Arrancó la final ACB, un cierre a una temporada muy pero que muy positiva para el baloncesto español: antes de que arrancara el curso, se hablaba de lo mucho que golpearía la crisis económica a un deporte que vive “de prestado” y este año, contra todo pronóstico, se ha aguantó la embestida. Todavía queda un buen rato para que arranque el próximo curso (que es donde se dice que será mas duro) pero algo se confirma: la crisis se superó pero a las mas altas instancias llegan los que mas pasta meten. No es secreto ni algo que no se vea habitualmente, es una de las particularidades de esta competición y, mientras sea así, así serán las finales de esta Liga ACB que vienen contando con uno de los dos candidatos al título (Barça y Baskonia) desde hace ya bastante tiempo.

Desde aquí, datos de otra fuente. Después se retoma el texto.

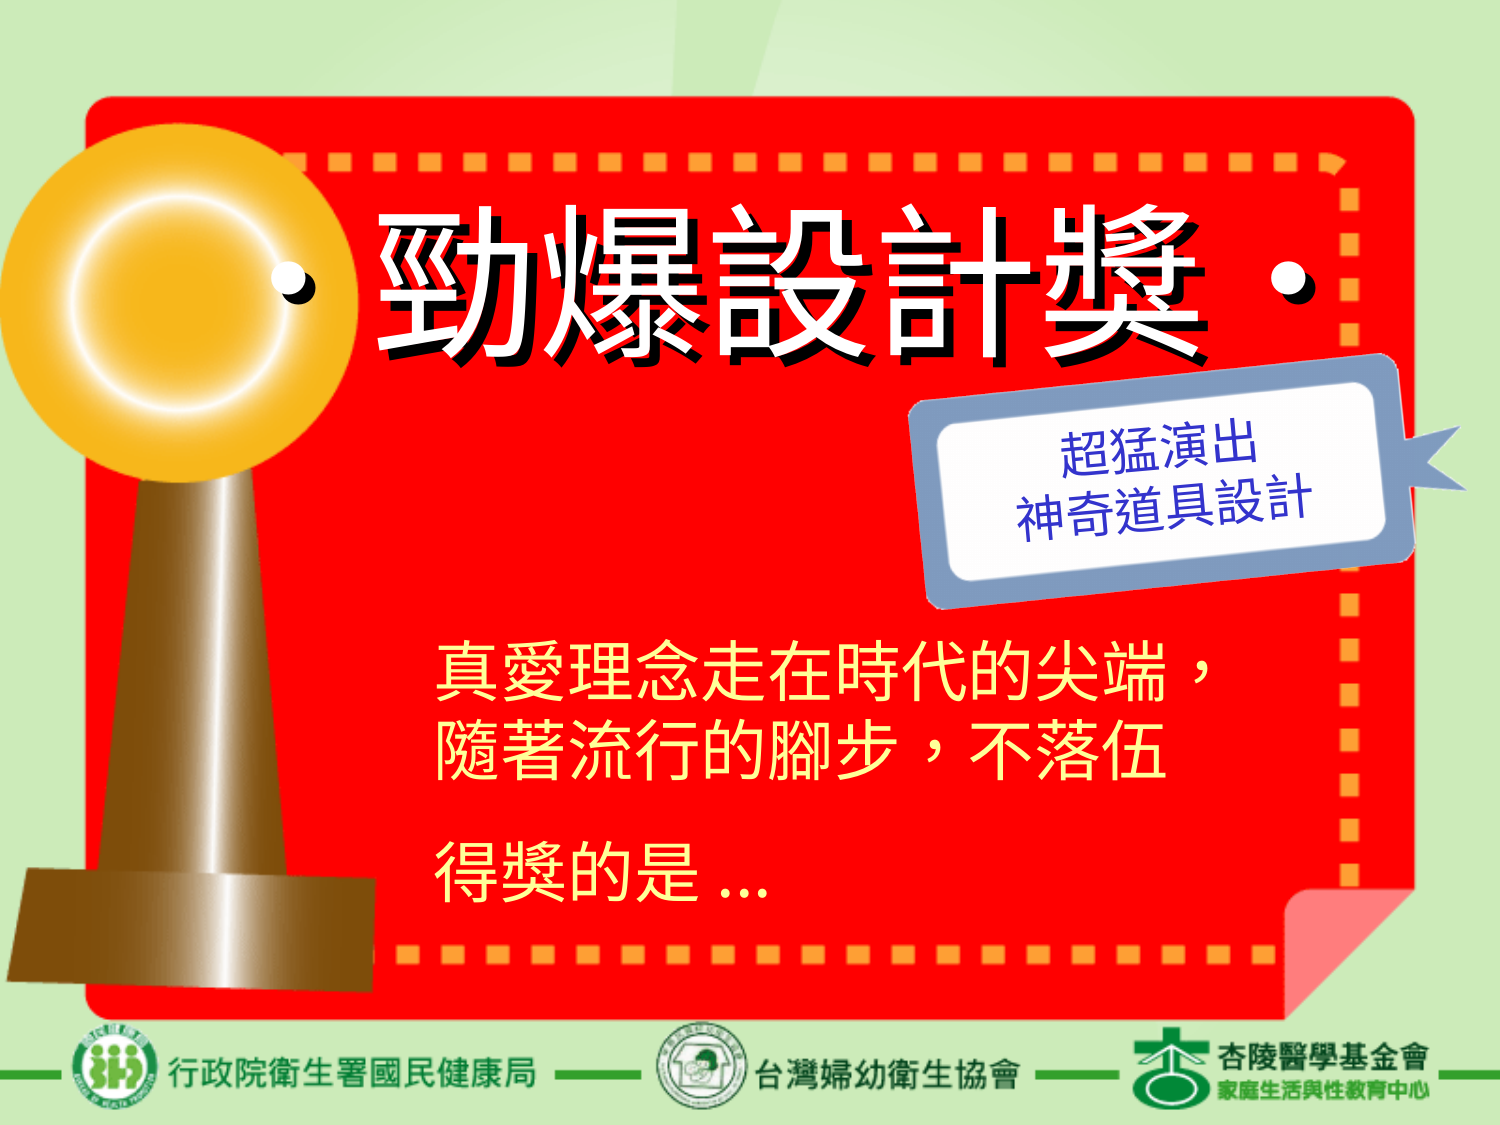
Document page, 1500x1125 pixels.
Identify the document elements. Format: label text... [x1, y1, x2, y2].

picture [0, 0, 1500, 1125]
text_box 真愛理念走在時代的尖端，隨著流行的腳步，不落伍 得獎的是... [419, 621, 1258, 919]
text_box 超猛演出 神奇道具設計 [990, 394, 1335, 559]
text_box ．勁爆設計獎． [190, 170, 1388, 386]
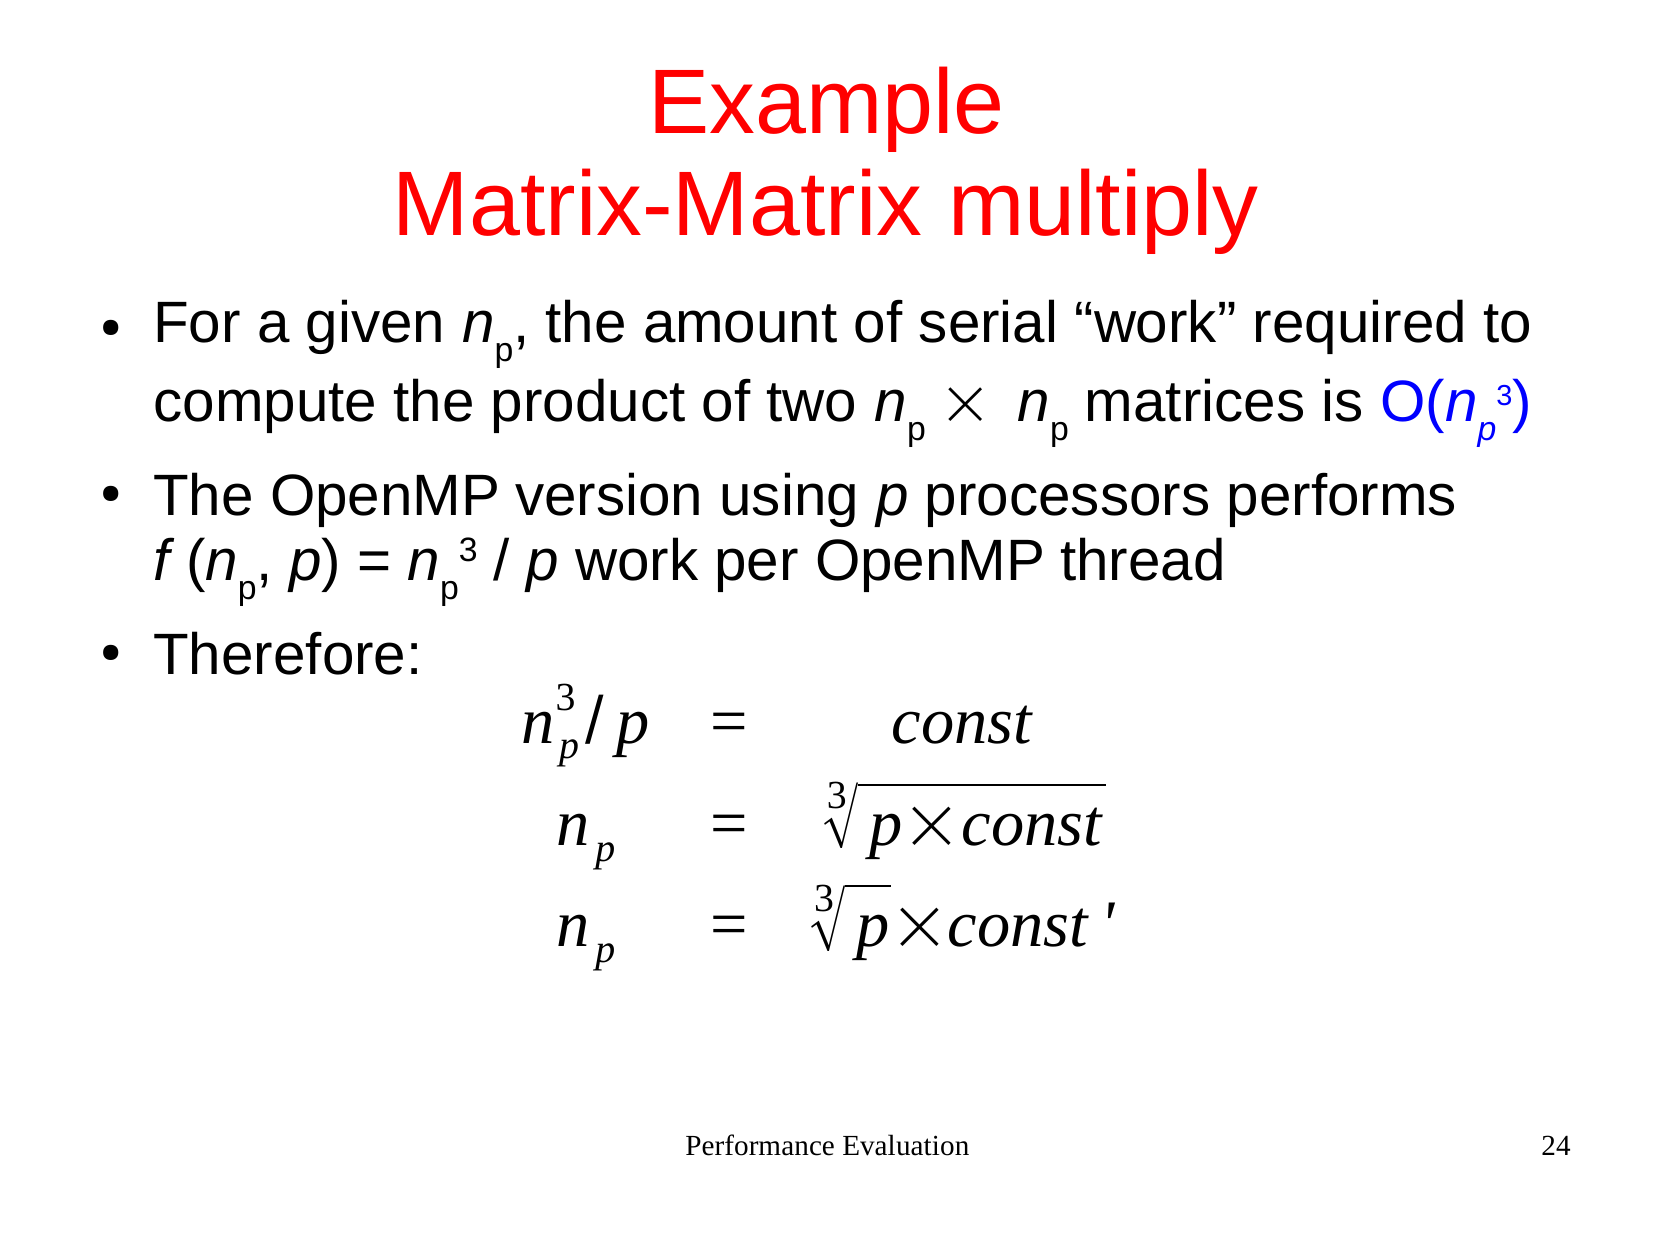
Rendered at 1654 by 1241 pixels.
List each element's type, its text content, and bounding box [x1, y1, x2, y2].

list For a given np, the amount of serial “work” required to compute the product of two np ´ np matrices is O(np3) The OpenMP version using p processors performs f (np, p) = np3 / p work per OpenMP thread Therefore: [82, 290, 1571, 1109]
title Example Matrix-Matrix multiply [82, 49, 1571, 257]
chart [514, 675, 1126, 971]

El caso es que ayer Barça y Baskonia se vieron las caras una vez mas: enemigos íntimos, sabedores de que hacer para tumbar al rival (no en vano el Barça ha sido el equipo que rompió la racha casera del Baskonia, mientras que los vitorianos son el último equipo que ha batido al Barça en Liga ACB) y que ayer se aplicaron al máximo por ofrecer un juego que algunos calificaron como frenético. Si, se puede decir que por momentos el ritmo fue alto y las alternancias en el marcador venían de la mano de buenos minutos… pero hombre, un marcador de 58 a 63 tras cuarenta minutos de juego y con unas estadísticas mas o menos normales (si, el 40% de promedio en tiros de dos no es muy positivo… pero que en un partido ACB se pierdan 20 balones entre los dos equipos si que es noticia cuando hay equipos que en LR pierden 17 o 18) no es de los que auguran una final bonita de ver.

Mas allá de esto, quiero quedarme con lo positivo de lo que vimos ayer: ya le tenemos cogido el punto al Barça. Se ha hablado mucho de lo imparable que es este equipo, de “lo que ha hecho crecer Xavi Pascual a algunos jugadores” (si, es un WTF? en toda regla) o de como frenar a dos equipos hechos para anotar y crear juego (el Barça titular y los del banquillo). Pues bien, todos los partidos que ha perdido el Barça en condiciones normales (salvo frente al Lagun Aro en Donosti: un encuentro totalmente intrascendente, jugado con suplentes y sin Navarro) se han movido en diferencias ínfimas. De uno frente a Partizan y GranCa, de dos frente al Power y de siete contra el Madrid en el Palau: es mas, quien ha querido sacarle de la pista (como el CSKA en semis de Euroliga) lo ha hecho buscando un tanteador ajustado y a pocos puntos. Ayer faltó pericia, aunque parezca mentira, para afrontar unos últimos minutos en los que Marcelinho superó a Lakovic (elegido por delante de Ricky, en un partido gris del base del Masnou) y en los que la propia inercia del juego baskonista acabó decantando la balanza a favor del equipo de Dusko Ivanovic (al que hoy nadie critica ni pide su dimisión… igual que nadie va hoy con la camiseta de los Lakers).

Mañana sábado a las 6 de la tarde llega la prueba de fuego para tres: el Baskonia, a mantener la línea; el Barça, a recuperar sensaciones… y la ACB, a sobrevivir a una final en pleno Mundial.